Business people can find a way to profit from anything. But did you know that there is a financial racket that makes money from death? I’m not talking about the contract killer industry, either–but something technically called a “viatical settlement,” and unofficially called “death futures.”
It’s actually pretty simple. A speculator finds a person who is terminally ill and who happens to own a life insurance policy. The speculator buys out the policy from its holder, giving them a cash lump sum payment, and the holder names the speculator as the new beneficiary. When the policy holder dies, the speculator receives the benefit. If the cash paid for the policy is less than the payoff (which of course it would be), the speculator pockets the difference.
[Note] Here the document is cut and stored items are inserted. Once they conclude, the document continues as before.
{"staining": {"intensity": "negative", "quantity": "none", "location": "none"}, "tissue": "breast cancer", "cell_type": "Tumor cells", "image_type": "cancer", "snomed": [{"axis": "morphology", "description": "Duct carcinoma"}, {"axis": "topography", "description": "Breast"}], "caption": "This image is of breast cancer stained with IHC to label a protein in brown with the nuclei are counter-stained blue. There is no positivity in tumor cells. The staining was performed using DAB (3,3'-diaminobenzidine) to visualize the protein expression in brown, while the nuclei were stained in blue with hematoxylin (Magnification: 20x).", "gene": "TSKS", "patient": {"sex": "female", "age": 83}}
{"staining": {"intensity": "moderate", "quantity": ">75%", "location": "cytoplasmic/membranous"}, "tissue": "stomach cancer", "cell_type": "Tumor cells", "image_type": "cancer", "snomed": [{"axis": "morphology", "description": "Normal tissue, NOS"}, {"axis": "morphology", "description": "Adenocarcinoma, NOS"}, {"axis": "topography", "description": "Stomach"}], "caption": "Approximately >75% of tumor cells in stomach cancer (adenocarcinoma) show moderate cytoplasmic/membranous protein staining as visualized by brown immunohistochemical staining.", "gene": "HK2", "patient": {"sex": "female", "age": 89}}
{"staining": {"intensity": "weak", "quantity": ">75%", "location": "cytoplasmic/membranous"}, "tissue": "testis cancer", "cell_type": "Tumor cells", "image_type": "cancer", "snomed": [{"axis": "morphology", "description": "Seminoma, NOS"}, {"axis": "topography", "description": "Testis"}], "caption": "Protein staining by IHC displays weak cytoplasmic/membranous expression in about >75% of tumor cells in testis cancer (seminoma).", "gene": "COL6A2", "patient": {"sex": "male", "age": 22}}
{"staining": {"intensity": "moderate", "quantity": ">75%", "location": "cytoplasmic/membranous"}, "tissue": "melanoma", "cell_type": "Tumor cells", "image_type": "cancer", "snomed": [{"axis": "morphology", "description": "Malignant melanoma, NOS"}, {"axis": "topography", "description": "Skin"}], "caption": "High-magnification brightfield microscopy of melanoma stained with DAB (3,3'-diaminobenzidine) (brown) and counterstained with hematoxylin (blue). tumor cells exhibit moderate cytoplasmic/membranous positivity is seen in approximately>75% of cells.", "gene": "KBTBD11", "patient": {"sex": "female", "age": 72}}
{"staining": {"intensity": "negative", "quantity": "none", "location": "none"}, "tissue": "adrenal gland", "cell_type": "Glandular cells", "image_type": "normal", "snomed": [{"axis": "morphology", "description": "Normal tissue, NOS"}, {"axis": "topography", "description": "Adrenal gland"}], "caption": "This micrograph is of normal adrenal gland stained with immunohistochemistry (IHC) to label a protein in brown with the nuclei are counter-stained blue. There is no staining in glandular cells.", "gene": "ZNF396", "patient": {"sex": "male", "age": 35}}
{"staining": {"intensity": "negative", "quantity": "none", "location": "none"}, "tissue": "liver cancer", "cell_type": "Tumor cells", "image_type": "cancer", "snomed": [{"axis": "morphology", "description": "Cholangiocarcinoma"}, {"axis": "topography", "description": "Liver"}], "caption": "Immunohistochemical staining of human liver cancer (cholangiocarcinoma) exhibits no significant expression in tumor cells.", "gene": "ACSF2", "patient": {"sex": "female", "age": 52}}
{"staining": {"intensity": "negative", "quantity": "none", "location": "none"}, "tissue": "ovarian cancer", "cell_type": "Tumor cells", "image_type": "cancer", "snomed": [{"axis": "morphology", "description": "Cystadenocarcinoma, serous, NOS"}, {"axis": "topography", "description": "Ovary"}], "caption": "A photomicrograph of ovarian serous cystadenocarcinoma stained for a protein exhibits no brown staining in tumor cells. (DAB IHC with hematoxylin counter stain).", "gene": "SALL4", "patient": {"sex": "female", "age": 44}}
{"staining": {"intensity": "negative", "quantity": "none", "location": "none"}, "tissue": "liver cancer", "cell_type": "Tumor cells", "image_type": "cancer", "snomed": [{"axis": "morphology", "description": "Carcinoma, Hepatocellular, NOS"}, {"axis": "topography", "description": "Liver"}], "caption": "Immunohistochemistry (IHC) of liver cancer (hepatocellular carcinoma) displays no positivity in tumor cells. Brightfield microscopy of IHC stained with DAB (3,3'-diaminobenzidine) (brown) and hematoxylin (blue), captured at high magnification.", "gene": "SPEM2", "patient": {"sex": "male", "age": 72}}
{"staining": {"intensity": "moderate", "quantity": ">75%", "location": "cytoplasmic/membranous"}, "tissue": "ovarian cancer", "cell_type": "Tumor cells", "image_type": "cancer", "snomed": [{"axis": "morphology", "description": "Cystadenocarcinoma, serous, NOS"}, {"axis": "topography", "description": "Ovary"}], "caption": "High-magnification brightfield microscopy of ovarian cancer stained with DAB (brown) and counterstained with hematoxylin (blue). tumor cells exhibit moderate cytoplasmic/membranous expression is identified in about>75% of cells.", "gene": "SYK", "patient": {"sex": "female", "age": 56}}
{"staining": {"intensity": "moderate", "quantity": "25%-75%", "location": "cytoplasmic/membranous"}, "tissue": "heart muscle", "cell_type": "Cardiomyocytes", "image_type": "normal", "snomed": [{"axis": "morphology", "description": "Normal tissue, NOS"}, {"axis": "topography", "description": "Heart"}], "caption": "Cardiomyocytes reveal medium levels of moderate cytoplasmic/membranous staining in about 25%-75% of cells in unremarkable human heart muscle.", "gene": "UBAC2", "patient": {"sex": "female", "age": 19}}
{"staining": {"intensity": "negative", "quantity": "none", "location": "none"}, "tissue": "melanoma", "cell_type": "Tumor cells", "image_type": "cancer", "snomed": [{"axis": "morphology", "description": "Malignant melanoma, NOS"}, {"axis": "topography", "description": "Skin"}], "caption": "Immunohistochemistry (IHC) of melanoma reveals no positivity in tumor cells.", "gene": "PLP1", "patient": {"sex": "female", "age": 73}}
This sounds macabre–and it is–but it’s perfectly legal and has been for a century, since the U.S. Supreme Court ruled on a case involving such a contract in Grigsby v. Russell. It certainly sounds a little unethical, and perhaps it is pretty callous to make money on a person who’s terminally ill. In some cases it could work out to mutual benefit, though. If the dying person needs money now and he/she is not dispossessing a beneficiary of the life insurance policy who might need the money, it could be a win-win deal; the ill person is relieved of the burden of paying the premiums, and has money now to settle their affairs.
The death futures industry really got going in the early 1980s when the AIDS epidemic was in full swing. Financial operators sought out gay men with AIDS, who were typically young, had no dependents and had life insurance policies through investments or their employment. At that time the life expectancy of an AIDS patient was very low, so a quick death was virtually guaranteed. Some of these operators were pretty shady; one of the biggest is currently serving a 20 year prison sentence. Needless to say, states have begun to regulate viatical settlements, and the insurance industry has developed ethical standards for this practice that they encourage everyone to abide by.
I’m not sure how I feel about this practice. Capitalism at its “finest,” I suppose.